## Exercise
Find and copy each line of the records where the string "Area" shows up.

## Information shown
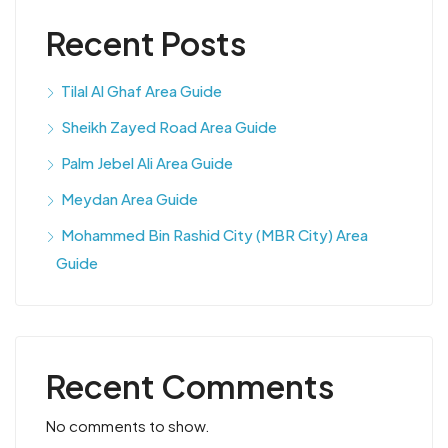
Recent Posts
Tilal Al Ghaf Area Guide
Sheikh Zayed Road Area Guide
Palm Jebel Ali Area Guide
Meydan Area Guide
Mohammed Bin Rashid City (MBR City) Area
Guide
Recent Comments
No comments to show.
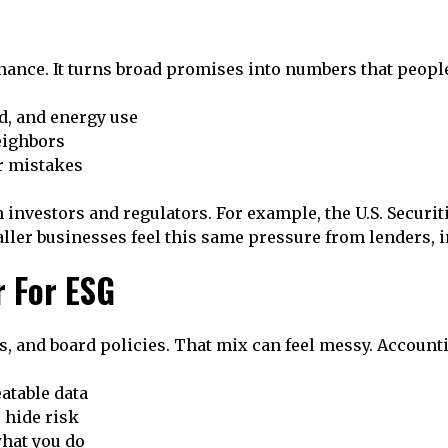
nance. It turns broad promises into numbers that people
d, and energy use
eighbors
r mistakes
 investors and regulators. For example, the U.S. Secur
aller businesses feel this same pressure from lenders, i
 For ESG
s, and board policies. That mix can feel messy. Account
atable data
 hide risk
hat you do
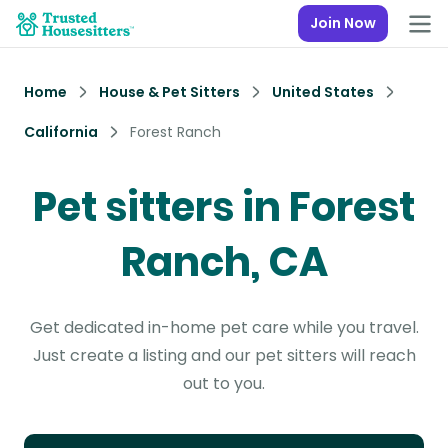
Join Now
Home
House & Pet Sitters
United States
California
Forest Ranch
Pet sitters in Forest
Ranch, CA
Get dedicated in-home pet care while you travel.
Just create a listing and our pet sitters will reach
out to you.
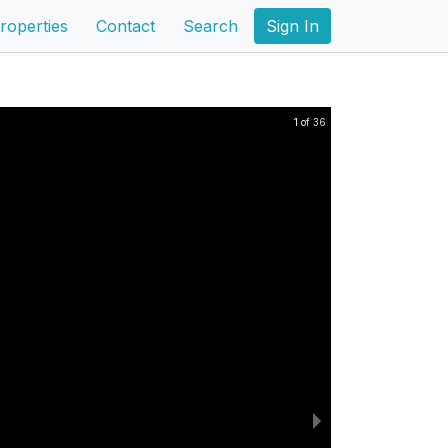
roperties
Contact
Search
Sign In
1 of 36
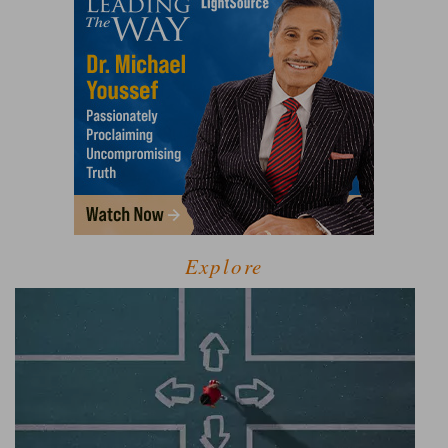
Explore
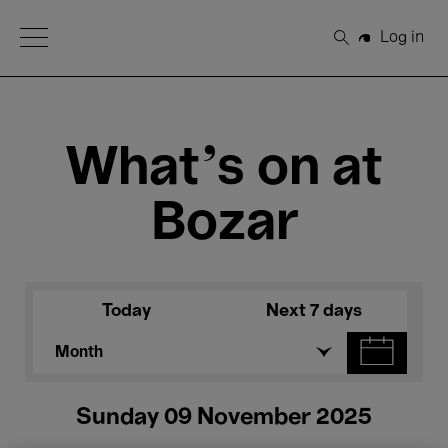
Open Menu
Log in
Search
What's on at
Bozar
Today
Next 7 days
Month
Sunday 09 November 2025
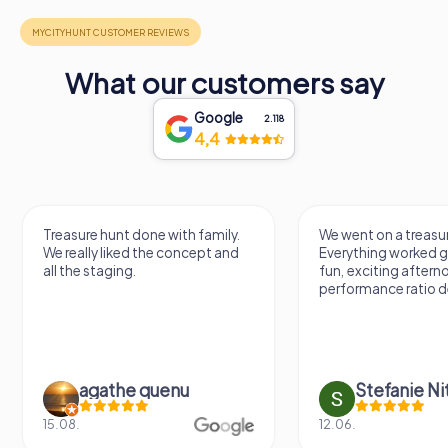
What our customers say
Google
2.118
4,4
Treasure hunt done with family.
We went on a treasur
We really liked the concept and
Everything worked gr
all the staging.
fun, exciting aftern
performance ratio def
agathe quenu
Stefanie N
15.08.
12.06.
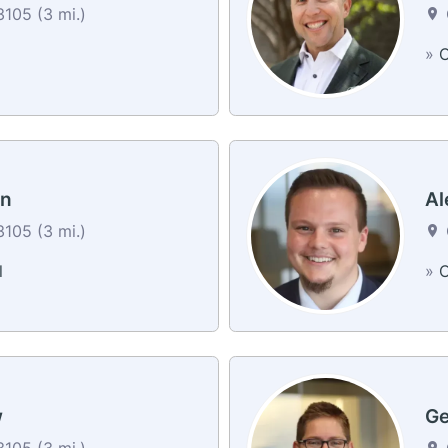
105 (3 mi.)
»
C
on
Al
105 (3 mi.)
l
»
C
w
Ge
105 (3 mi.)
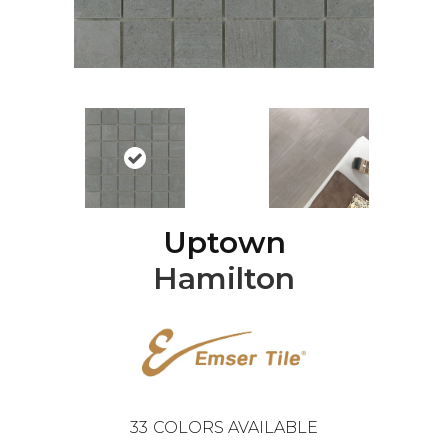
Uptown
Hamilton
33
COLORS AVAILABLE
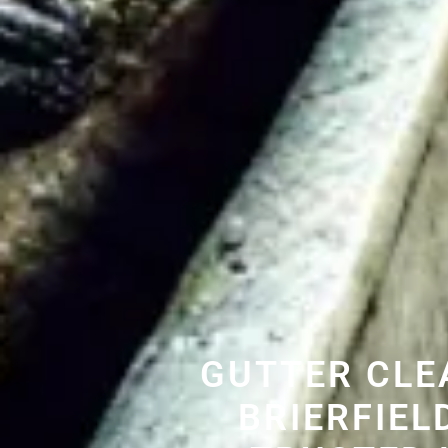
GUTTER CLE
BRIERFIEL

--

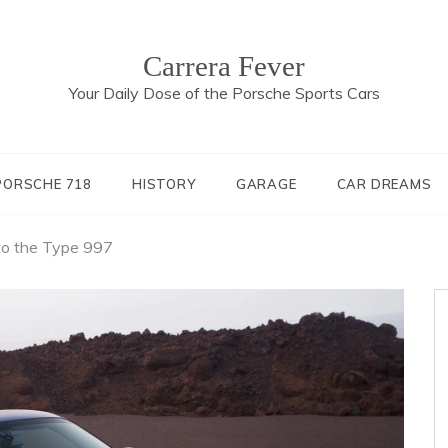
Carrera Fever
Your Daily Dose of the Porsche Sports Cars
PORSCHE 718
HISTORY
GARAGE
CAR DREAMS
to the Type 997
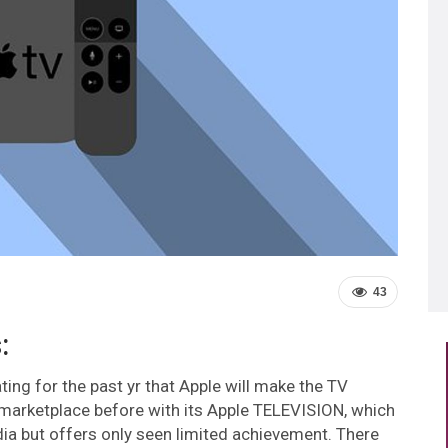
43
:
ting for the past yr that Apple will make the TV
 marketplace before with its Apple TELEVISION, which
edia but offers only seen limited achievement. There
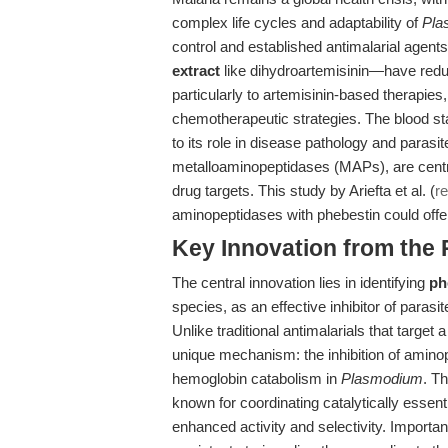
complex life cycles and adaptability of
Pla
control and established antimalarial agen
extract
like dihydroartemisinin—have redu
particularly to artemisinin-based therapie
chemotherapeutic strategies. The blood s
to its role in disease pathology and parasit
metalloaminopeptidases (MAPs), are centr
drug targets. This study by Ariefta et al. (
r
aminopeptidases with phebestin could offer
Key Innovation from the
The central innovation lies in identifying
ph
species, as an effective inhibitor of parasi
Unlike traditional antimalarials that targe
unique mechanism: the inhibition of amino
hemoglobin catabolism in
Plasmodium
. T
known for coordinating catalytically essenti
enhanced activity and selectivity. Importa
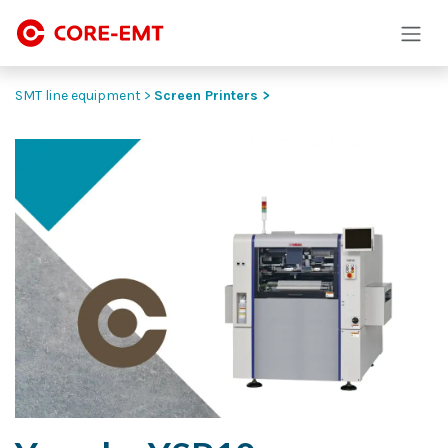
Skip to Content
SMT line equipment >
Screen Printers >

...

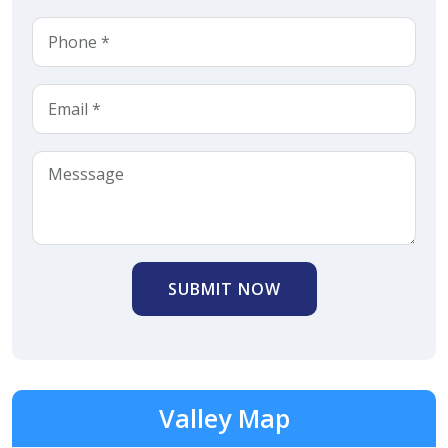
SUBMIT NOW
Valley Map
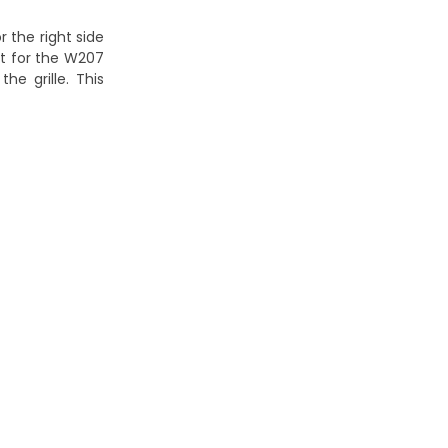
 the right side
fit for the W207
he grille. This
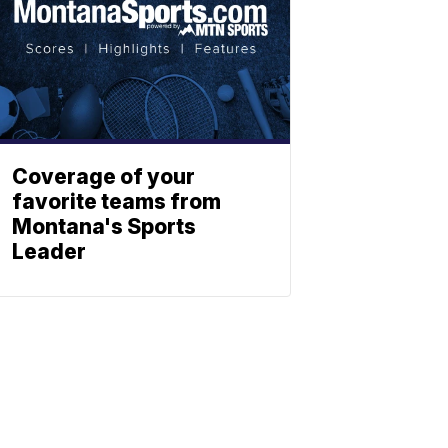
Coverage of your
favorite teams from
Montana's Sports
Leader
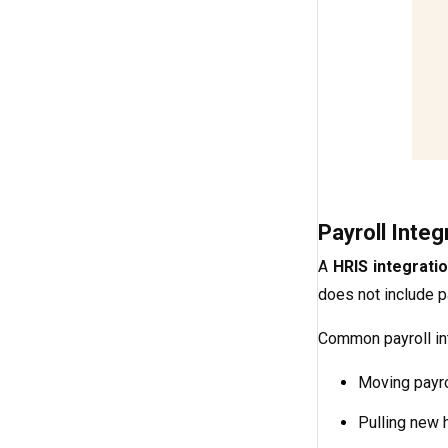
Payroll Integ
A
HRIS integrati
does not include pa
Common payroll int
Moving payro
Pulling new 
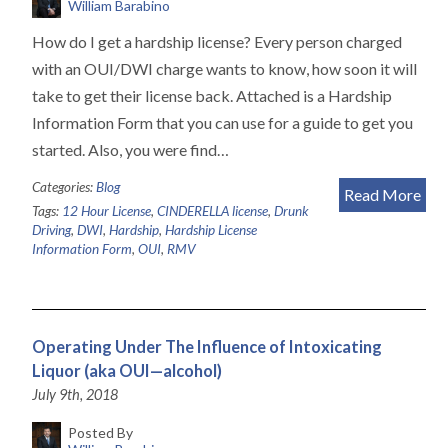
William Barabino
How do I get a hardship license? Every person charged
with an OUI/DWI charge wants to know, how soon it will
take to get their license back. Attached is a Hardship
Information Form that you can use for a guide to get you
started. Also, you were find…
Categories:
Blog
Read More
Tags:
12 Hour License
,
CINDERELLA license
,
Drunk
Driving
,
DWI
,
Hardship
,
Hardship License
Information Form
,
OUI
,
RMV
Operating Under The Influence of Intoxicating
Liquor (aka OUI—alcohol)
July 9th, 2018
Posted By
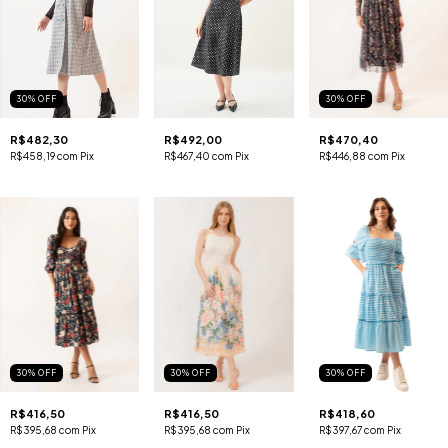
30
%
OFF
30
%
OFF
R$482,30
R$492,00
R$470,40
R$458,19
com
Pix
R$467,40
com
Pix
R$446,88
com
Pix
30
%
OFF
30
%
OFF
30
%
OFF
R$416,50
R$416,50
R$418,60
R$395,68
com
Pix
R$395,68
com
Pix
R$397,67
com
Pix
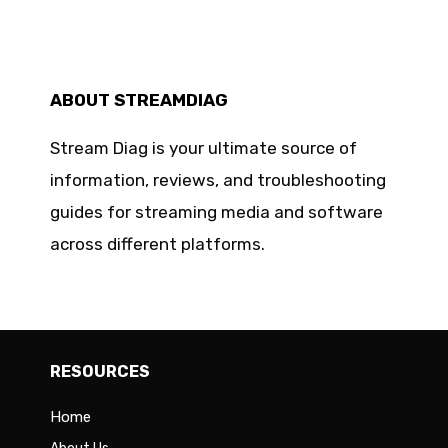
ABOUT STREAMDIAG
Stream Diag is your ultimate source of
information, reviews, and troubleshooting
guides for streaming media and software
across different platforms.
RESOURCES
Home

## Problem solution
Tilal Al Ghaf Area Guide
Sheikh Zayed Road Area Guide
Palm Jebel Ali Area Guide
Meydan Area Guide
Mohammed Bin Rashid City (MBR City) Area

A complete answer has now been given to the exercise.